Purpose: Process entire input prompt
Method: All tokens processed simultaneously (parallel)
Output: Build initial KV cache, generate first response token
Speed: Fast due to parallelization

Phase 2: Decoding

Purpose: Generate response tokens one by one
Method: Sequential processing, append to KV cache
Output: Complete response
Speed: Slower due to sequential nature

Complete Example

Input: "System: You are helpful.
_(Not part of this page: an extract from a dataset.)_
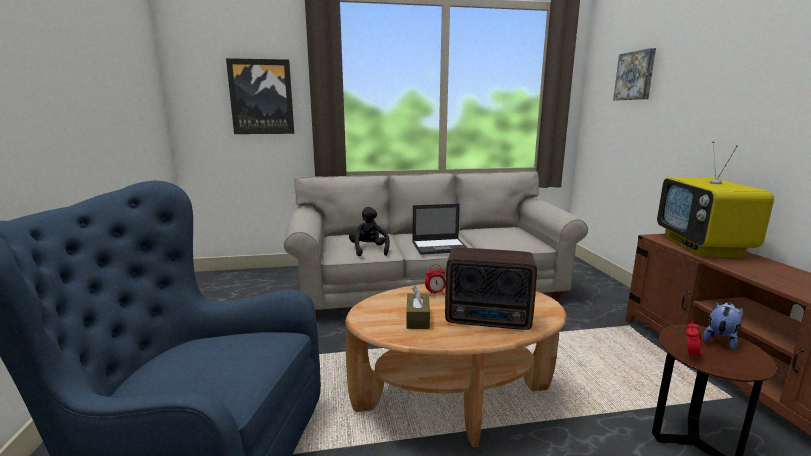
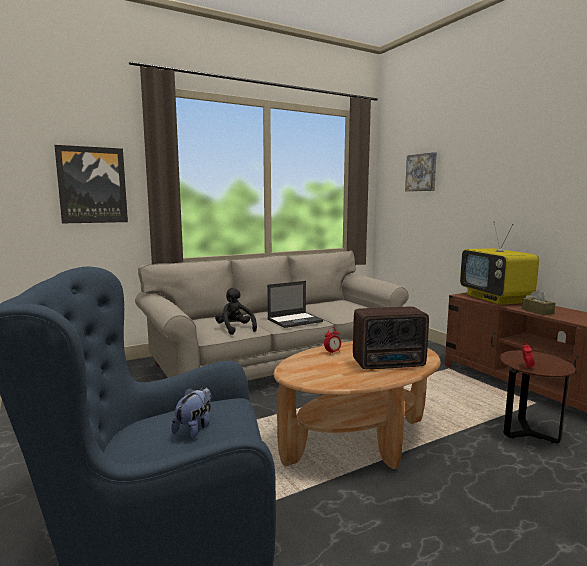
camera: 20 degrees left, 5 degrees down
brown tissue box [406,286,430,329] -> brown tissue box moved to [522,289,556,315]
plush toy [703,301,743,350] -> plush toy moved to [171,387,211,439]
User: What is the capital of France?"

Prefilling:
- Process all 17 input tokens at once
- Build KV cache: [17 × hidden_size]
- Generate first token: "The"

Decoding:
Time 1: Add "The" → Cache: [18 × hidden_size] → Generate "capital"
Time 2: Add "capital" → Cache: [19 × hidden_size] → Generate "of"
Time 3: Add "of" → Cache: [20 × hidden_size] → Generate "France"
...continue until complete response

Key Insights Gained

KV Cache is Essential: Enables efficient autoregressive generation
Pruning is Nuanced: Different strategies (per-channel vs per-token) serve different purposes
Output-Awareness is Smart: Considers both stored information and current needs
Q,K,V Have Distinct Roles: Not just different values, but different purposes
Inference Has Structure: Prefilling vs decoding phases optimize for different constraints
Everything Connects: From training objectives to inference efficiency to pruning strategies

Practical Applications

Memory Optimization: Pruning reduces KV cache size for long sequences
Inference Acceleration: Smaller cache = faster attention computation
Quality Preservation: Smart pruning maintains model performance
Scalability: Enables processing of longer contexts within memory constraints

This comprehensive understanding provides the foundation for working with modern LLM optimization techniques and understanding their trade-offs between efficiency and quality.